<<<<

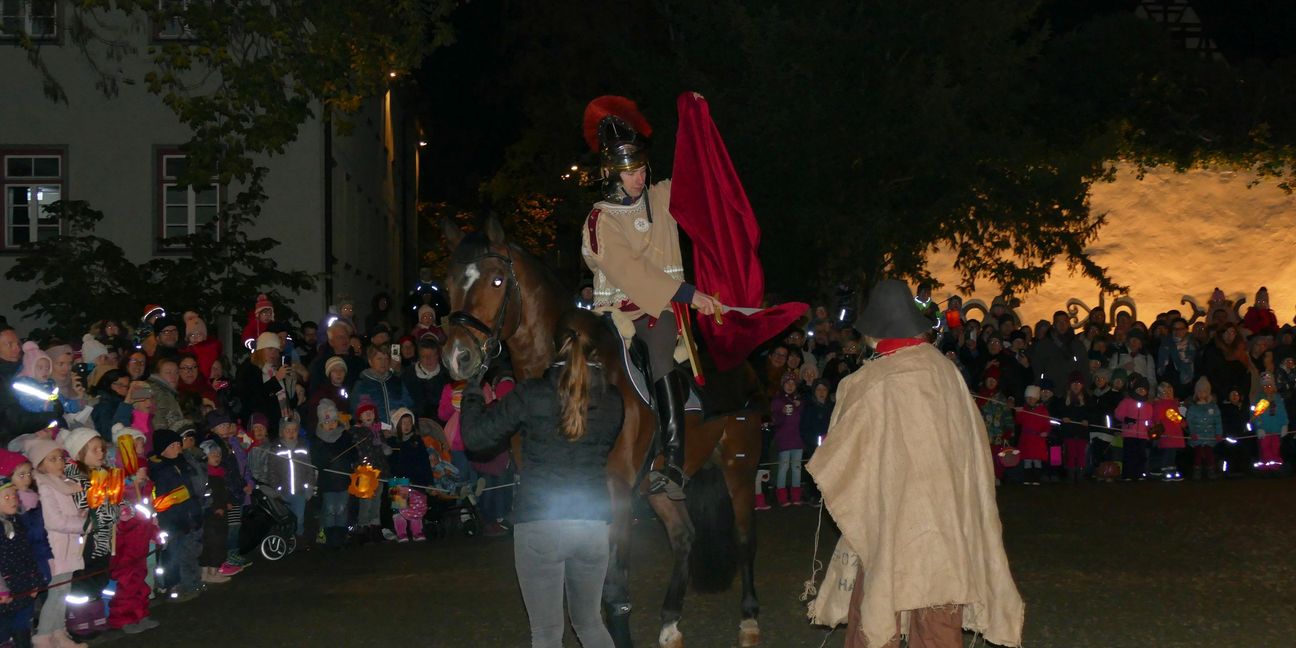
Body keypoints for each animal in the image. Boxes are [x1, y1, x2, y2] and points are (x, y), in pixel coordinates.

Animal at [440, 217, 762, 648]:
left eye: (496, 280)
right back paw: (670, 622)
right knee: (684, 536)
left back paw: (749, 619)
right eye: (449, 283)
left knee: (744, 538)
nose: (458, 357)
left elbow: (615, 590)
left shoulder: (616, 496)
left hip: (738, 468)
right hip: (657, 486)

>>>>

### Exercise details
In the copy, include every record exactly and no pictures.

### Task output
Body keypoints for each animal in the image. Boxes are [x1, y1, x2, y2] and points are (x, y), in pixel coordinates.

Animal at [440, 217, 762, 648]:
left eye: (496, 280)
right back paw: (670, 622)
right knee: (684, 536)
left back paw: (749, 619)
right eye: (449, 283)
left knee: (744, 538)
nose: (458, 357)
left elbow: (615, 590)
left shoulder: (616, 496)
left hip: (738, 468)
right hip: (657, 486)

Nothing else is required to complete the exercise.